Task directions.
Upon reaching the line that contains "left hip: (217, 358)" in the records below, begin repeating every line exactly through the last one, skipping pictures.
● ● ● ●
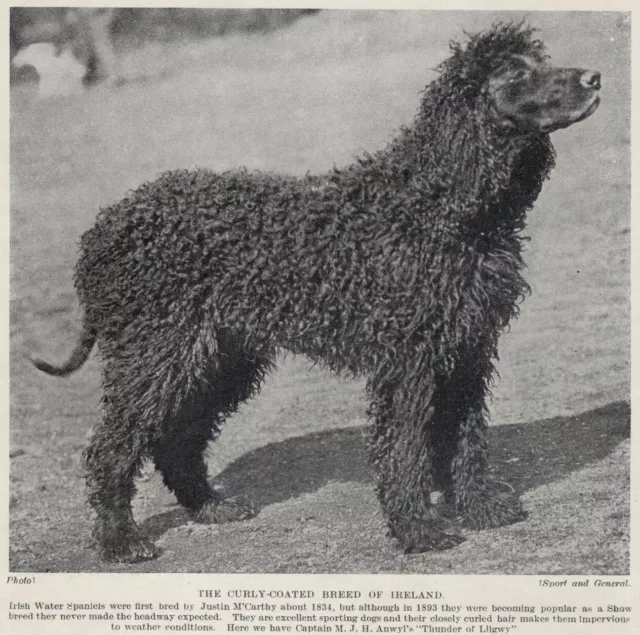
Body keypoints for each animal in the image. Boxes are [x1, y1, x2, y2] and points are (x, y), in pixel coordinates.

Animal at [33, 22, 600, 564]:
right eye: (517, 73)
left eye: (540, 61)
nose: (595, 77)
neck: (440, 202)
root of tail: (102, 229)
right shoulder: (409, 363)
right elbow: (406, 451)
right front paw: (417, 530)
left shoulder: (466, 351)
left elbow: (466, 438)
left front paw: (480, 508)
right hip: (155, 354)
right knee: (112, 447)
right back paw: (120, 541)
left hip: (217, 358)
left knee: (178, 439)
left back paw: (211, 507)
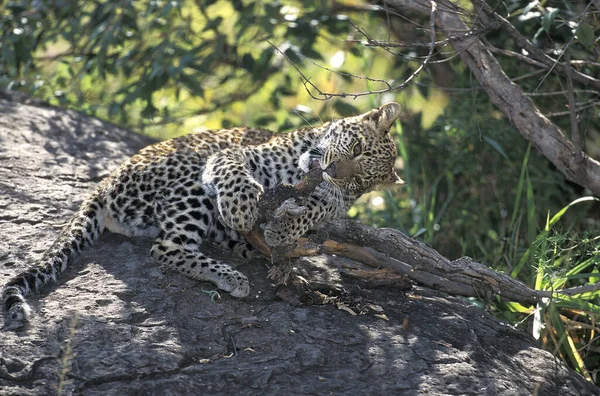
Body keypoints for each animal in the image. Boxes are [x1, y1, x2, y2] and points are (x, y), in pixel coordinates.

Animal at [1, 103, 404, 332]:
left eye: (358, 180)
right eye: (357, 147)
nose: (334, 171)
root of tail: (104, 184)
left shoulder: (331, 205)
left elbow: (318, 209)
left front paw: (284, 227)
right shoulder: (238, 155)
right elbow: (233, 170)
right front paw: (242, 205)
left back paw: (255, 253)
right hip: (191, 176)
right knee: (165, 248)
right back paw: (234, 274)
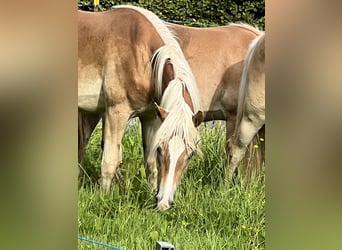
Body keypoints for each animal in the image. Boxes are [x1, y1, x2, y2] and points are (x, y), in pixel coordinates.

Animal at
● ● ● ●
Result of this task.
left hip: (217, 358)
left knee: (178, 439)
left back paw: (211, 507)
Body keypoints for each animal in the image. Boxes are [x1, y1, x2, y2] and points are (x, y), in pixel coordinates.

Animal at [1, 103, 404, 332]:
left eye: (358, 180)
right eye: (357, 147)
nose: (334, 171)
root of tail: (104, 184)
left shoulder: (331, 205)
left elbow: (318, 209)
left front paw: (284, 227)
right shoulder: (238, 155)
right elbow: (233, 170)
right front paw: (242, 205)
left back paw: (255, 253)
right hip: (191, 176)
right knee: (165, 248)
right back paw: (234, 274)
Body keypoints for each animal in the image. Boxes are [x1, y1, x2, y2] and points are (x, y), in pixel coordinates.

Animal at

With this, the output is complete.